Ziffer 8, Richtlinie 8.1 Absatz 2
Opfer von Unglücksfällen oder von Straftaten haben Anspruch auf den besonderen Schutz ihres Namens. Für das Verständnis des Unfallgeschehens bzw. des Tathergangs ist das Wissen um die Identität des Opfers in der Regel unerheblich. Ausnahmen können bei Personen der Zeitgeschichte oder bei besonderen Begleitumständen gerechtfertigt sein.
Diesen besonderen Opferschutz hatte die Redaktion nicht walten lassen. Der Bericht war auch nicht durch ein überwiegendes öffentliches Interesse an dem Fall gedeckt.

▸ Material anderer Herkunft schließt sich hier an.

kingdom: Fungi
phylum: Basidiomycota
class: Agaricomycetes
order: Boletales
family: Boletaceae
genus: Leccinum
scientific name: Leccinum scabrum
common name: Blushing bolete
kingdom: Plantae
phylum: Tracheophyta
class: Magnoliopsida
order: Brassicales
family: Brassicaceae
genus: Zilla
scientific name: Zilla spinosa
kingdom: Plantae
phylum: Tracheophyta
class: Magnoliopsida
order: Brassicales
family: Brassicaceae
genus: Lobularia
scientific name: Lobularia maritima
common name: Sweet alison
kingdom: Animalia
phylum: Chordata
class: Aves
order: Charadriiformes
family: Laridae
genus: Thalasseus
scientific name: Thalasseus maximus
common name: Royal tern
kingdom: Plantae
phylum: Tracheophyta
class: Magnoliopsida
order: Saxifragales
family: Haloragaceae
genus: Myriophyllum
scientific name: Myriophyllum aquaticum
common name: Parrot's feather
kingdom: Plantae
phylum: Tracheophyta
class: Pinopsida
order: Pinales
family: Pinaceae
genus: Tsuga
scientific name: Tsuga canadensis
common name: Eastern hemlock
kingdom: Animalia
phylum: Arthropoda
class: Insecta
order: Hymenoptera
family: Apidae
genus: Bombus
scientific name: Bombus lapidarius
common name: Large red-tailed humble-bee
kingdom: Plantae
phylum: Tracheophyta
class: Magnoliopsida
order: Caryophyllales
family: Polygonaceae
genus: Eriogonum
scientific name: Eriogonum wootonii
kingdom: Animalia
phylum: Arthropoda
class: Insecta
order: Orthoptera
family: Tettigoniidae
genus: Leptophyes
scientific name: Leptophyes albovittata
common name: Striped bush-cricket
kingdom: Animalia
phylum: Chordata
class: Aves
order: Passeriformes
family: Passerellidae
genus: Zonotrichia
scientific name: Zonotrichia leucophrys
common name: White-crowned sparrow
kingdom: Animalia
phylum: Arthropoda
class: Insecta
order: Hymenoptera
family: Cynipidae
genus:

Die Online-Ausgabe der NORDWEST-ZEITUNG erhielt eine nicht-öffentliche Rüge für die Berichterstattung über ein Familiendrama. In dessen Verlauf tötete der Familienvater seine zwei Kinder und seine Frau. Der Bericht enthielt Fotos der beiden minderjährigen Opfer sowie der Eltern. Somit wurden alle drei Opfer sowie der Täter identifizierbar. Zusätzlich wurde auch das Haus der Familie abgebildet, zudem wurde der Straßenname genannt. All diese Details gingen nach Auffassung des Beschwerdeausschusses über das öffentliche Interesse hinaus und verletzten die Ziffer 8, insbesondere Richtlinie 8.1 des Pressekodex.
Eine öffentliche Rüge sprach das Gremium für die Berichterstattung von WELT-Online über einen Vergewaltigungsprozess aus. Darin wurde das Tatopfer, eine junge Frau, mit vollständigem Namen und ihrem Alter genannt. Ort des Geschehens war eine Party, an der prominente Bundesliga-Fußballer teilnahmen, die später auch im Prozess als Zeugen vernommen wurden. Inzwischen wird nur noch der abgekürzte Name des Opfers in der Berichterstattung verwendet. Die Anonymisierung fand jedoch erst nach etwa zwanzig Tagen und auf einen nachdrücklichen Hinweis des Strafgerichts an den Redakteur Eingang in die Berichterstattung. Die Prominenz des Gastgebers und der anderen Partygäste begründete kein überwiegendes öffentliches Interesse an der Identität des Opfers, entschied der Ausschuss. Die Verletzung der Opferrechte wog trotz späterer Korrektur so schwer, dass eine Rüge angemessen ist.
BRAVO GiRL! erhielt eine öffentliche Rüge für einen Artikel über die Selbsttötung einer 15-jährigen Schülerin in den USA. Das Mädchen, das von seinen Mitschülern gemobbt wurde, hatte sich zu Hause erhängt. Die Jugendzeitschrift schilderte in dem Betrag den Suizid so minutiös, als sei sie selbst Augenzeuge gewesen. So hieß es u.a. „Vorsichtig bindet sie ihn zu einer Schlinge. Ihre schmalen Finger zittern“. Durch diese Art der Darstellung wurde die in Ziffer 8, RL. 8.5 geforderte Zurückhaltung bei der Berichterstattung über Suizide grob missachtet.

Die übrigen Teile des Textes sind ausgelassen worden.